Home glucose monitoring, who started it?BMJ 1998; 316 doi: https://doi.org/10.1136/bmj.316.7142.1467 (Published 09 May 1998) Cite this as: BMJ 1998;316:1467
In 1975 there was compelling evidence that glycaemic control in pregnancy was critical for a successful outcome for mother and baby. However, diabetic control could be monitored only by the women testing the urine for reducing substances. The renal threshold for glucose not uncommonly falls in pregnancy with resultant glycosia when the blood glucose values are still in the normal range. The instruction to diabetic pregnant women was to keep “the urine blue” (clinitest tablets were still in use and when five drops of urine and 10 drops of water were added to the clinic test tablet the mixture would remain blue if free of reducing substances). My patient had obeyed this instruction, but unfortunately for her, and perhaps fortunately for the diabetic fraternity, she developed a drastic reduction in her renal threshold for glucose, which resulted in a prolonged hypoglycaemic episode. So at 26 weeks of pregnancy I advised her to come into hospital to be monitored. Her response to this request was, “What are you going to do in hospital that I cannot do at home?” My reply was, “Measure your blood glucose.” Her response to this was, “Why can't I do this at home?”

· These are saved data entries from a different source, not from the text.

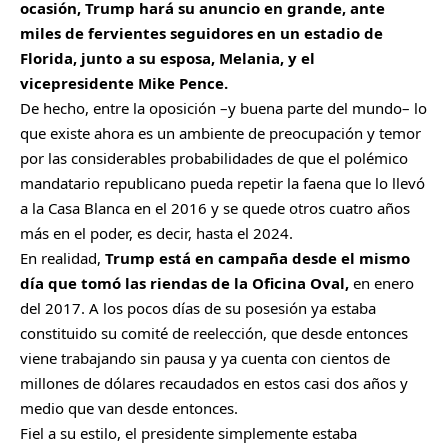
ocasión, Trump hará su anuncio en grande, ante
miles de fervientes seguidores en un estadio de
Florida, junto a su esposa, Melania, y el
vicepresidente Mike Pence.
De hecho, entre la oposición –y buena parte del mundo– lo
que existe ahora es un ambiente de preocupación y temor
por las considerables probabilidades de que el polémico
mandatario republicano pueda repetir la faena que lo llevó
a la Casa Blanca en el 2016 y se quede otros cuatro años
más en el poder, es decir, hasta el 2024.
En realidad,
Trump está en campaña desde el mismo
día que tomó las riendas de la Oficina Oval,
en enero
del 2017. A los pocos días de su posesión ya estaba
constituido su comité de reelección, que desde entonces
viene trabajando sin pausa y ya cuenta con cientos de
millones de dólares recaudados en estos casi dos años y
medio que van desde entonces.
Fiel a su estilo, el presidente simplemente estaba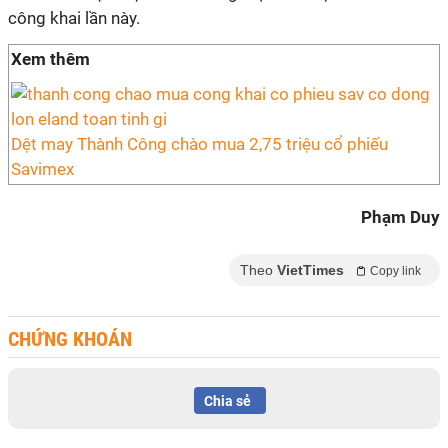
công khai lần này.
Xem thêm
Dệt may Thành Công chào mua 2,75 triệu cổ phiếu
Savimex
Phạm Duy
Theo
VietTimes
Copy link
CHỨNG KHOÁN
Chia sẻ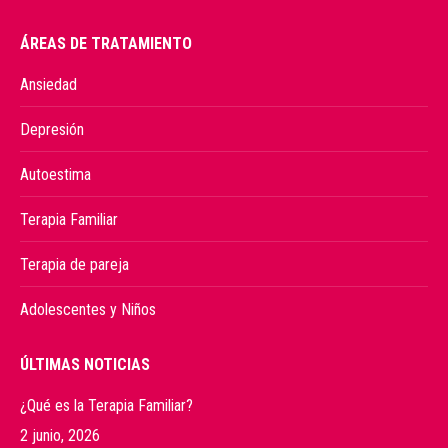
ÁREAS DE TRATAMIENTO
Ansiedad
Depresión
Autoestima
Terapia Familiar
Terapia de pareja
Adolescentes y Niños
ÚLTIMAS NOTICIAS
¿Qué es la Terapia Familiar?
2 junio, 2026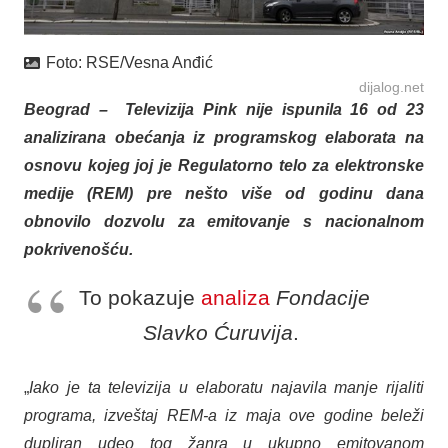
Foto:
RSE/Vesna Anđić
dijalog.net
Beograd – Televizija Pink nije ispunila 16 od 23
analizirana obećanja iz programskog elaborata na
osnovu kojeg joj je Regulatorno telo za elektronske
medije (REM) pre nešto više od godinu dana
obnovilo dozvolu za emitovanje s nacionalnom
pokrivenošću.
To pokazuje
analiza
Fondacije
Slavko Ćuruvija
.
„
Iako je ta televizija u elaboratu najavila manje rijaliti
programa, izveštaj REM-a iz maja ove godine beleži
dupliran udeo tog žanra u ukupno emitovanom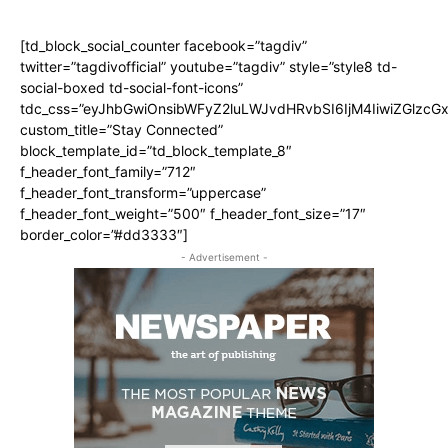
[td_block_social_counter facebook=”tagdiv”
twitter=”tagdivofficial” youtube=”tagdiv” style=”style8 td-
social-boxed td-social-font-icons”
tdc_css=”eyJhbGwiOnsibWFyZ2luLWJvdHRvbSI6IjM4IiwiZGlz
custom_title=”Stay Connected”
block_template_id=”td_block_template_8″
f_header_font_family=”712″
f_header_font_transform=”uppercase”
f_header_font_weight=”500″ f_header_font_size=”17″
border_color=”#dd3333″]
- Advertisement -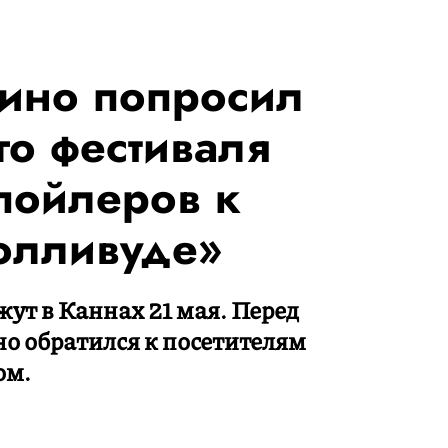
тино попросил
го фестиваля
спойлеров к
олливуде»
ут в Каннах 21 мая. Перед
о обратился к посетителям
ом.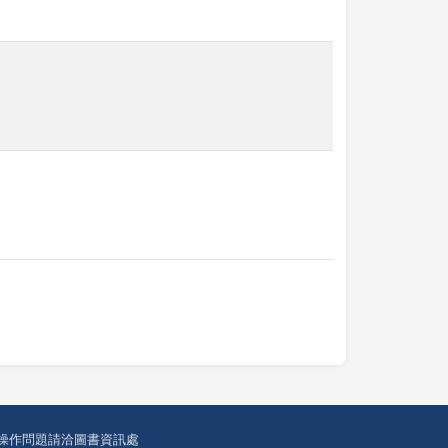
操作問題請洽圖書資訊處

The dextrostix together with the Eyetone reflectance metre had been on the market for 10 years but was largely discredited. However, if correctly used (20 minute warm up time, calibration with standards, adequate drop of blood applied to the dextrostix, accurate timing of the reaction, and careful washing of strip and blotting) blood glucose values could be achieved with a plus or minus 10% accuracy. The incentive for my patient to get to grips with the technology was overriding. It would mean that she would not be incarcerated in hospital. She learnt very fast. I still have her records. She made about three measurements a day and was not admitted until term. From then on every established pregnant woman in our unit has monitored her blood glucose. Two years later my patient was pregnant again. By then blood glucose measurements were made before most meals and at bedtime. I used to show her records at meetings because two days before delivery she was attending a wedding rather than in an antenatal bed, the accepted practice at the time. Home glucose monitoring is now universal for all insulin dependent diabetic patients and no pregnant diabetic woman is routinely kept in hospital for the entire third trimester of her pregnancy. But 23 years ago my colleagues considered this a dangerous practice. Patients may contribute more to advances in medicine than is recognised.